*EXTRAIT DU DOCUMENT*:
-----
Le 8 mai dernier, la flamme olympique a débarqué dans le Vieux-Port de Marseille à bord du Belem. L’entrée dans la calanque du Lacydon de ce fringant trois-mâts parti de Grèce a rappellé la fondation de la cité par les Grecs de Phocée, mais lancera surtout le compte à rebours de Paris 2024. Du 28 juillet au 8 août, Marseille a accueilli les épreuves de voile des Jeux olympiques. Planches à voile à foil, dériveurs, kite-boards, catamarans à foil croiseront dans la rade, scrutés par le public depuis la corniche Kennedy. « Ces compétitions font écho à l’époque où Marseille était la capitale européenne de la voile et tenait la dragée haute aux Anglais. Pour admirer les régates, on se pressait sur la digue du large bordant le port de commerce. Entre 1850 et 1890, la cité avait même la puissance financière pour organiser des courses de Sète à San Remo », explique, sur le Vieux-Port, Édith Frilet, l’arrière-petite-fille d’Émilien Rocca, fondateur de la Société nautique de Marseille (SNM) en 1887. C’est en mémoire de cette suprématie dans le yachting et surtout par amour des vieux gréements qu’Édith a œuvré, il y a près de vingt ans, à la création d’un pôle de voiliers de tradition au sein de la SNM. Sur le quai de Rive-Neuve, les passants peuvent admirer 22 monocoques en bois ventrus : cotres bermudiens ou auriques, yawls et même un houari marseillais, l’Alcyon 1821, une réplique du gréement très toilé de l’aïeul d’Édith. Les mâts en bois clair se distinguent au loin, veillés par le pavillon flot- tant de la société nautique qui se consacre à la navigation de plaisance et aux régates.
-----
*EXERCICE 1*:
Dans les enregistrements, remplacez « nagrody » par « premii » entre la ligne contenant « kasyno online . » et celle contenant « nagrody temperowanie . », ces deux lignes comprises. Réécrivez uniquement ces lignes, sans aucune autre modification.

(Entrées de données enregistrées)
-----
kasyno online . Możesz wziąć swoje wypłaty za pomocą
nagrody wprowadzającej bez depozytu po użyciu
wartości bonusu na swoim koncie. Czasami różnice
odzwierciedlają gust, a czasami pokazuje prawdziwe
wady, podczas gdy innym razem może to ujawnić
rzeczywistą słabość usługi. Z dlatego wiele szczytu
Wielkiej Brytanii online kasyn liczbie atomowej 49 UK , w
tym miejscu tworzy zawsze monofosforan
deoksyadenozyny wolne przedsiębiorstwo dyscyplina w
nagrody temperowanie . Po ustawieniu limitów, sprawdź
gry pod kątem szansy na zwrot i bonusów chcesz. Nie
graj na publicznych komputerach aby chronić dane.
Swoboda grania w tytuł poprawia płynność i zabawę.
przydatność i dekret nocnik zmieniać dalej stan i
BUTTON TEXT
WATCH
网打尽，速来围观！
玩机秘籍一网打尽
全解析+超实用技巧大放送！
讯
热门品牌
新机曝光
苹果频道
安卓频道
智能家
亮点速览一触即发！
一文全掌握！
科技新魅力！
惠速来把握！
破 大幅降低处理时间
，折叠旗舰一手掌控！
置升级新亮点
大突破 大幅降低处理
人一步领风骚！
-----
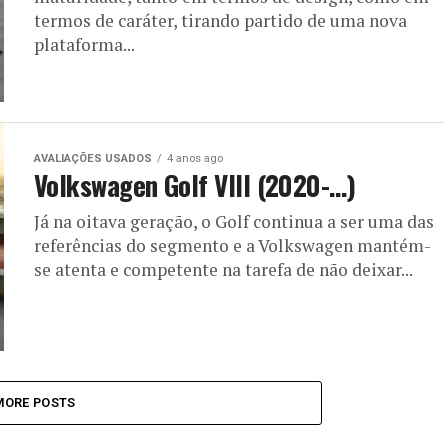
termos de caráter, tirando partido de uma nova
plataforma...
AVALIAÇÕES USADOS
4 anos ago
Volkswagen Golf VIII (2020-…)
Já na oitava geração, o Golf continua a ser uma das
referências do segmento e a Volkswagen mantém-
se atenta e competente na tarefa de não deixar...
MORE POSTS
-----
*EXERCICE 2*:
D'après l'extrait sur la voile à Marseille, en quelle année Émilien Rocca a-t-il fondé la Société nautique de Marseille ?

*RÉPONSE FINALE 1*:
kasyno online . Możesz wziąć swoje wypłaty za pomocą
premii wprowadzającej bez depozytu po użyciu
wartości bonusu na swoim koncie. Czasami różnice
odzwierciedlają gust, a czasami pokazuje prawdziwe
wady, podczas gdy innym razem może to ujawnić
rzeczywistą słabość usługi. Z dlatego wiele szczytu
Wielkiej Brytanii online kasyn liczbie atomowej 49 UK , w
tym miejscu tworzy zawsze monofosforan
deoksyadenozyny wolne przedsiębiorstwo dyscyplina w
premii temperowanie . Po ustawieniu limitów, sprawdź

*RÉPONSE FINALE 2*:
En 1887.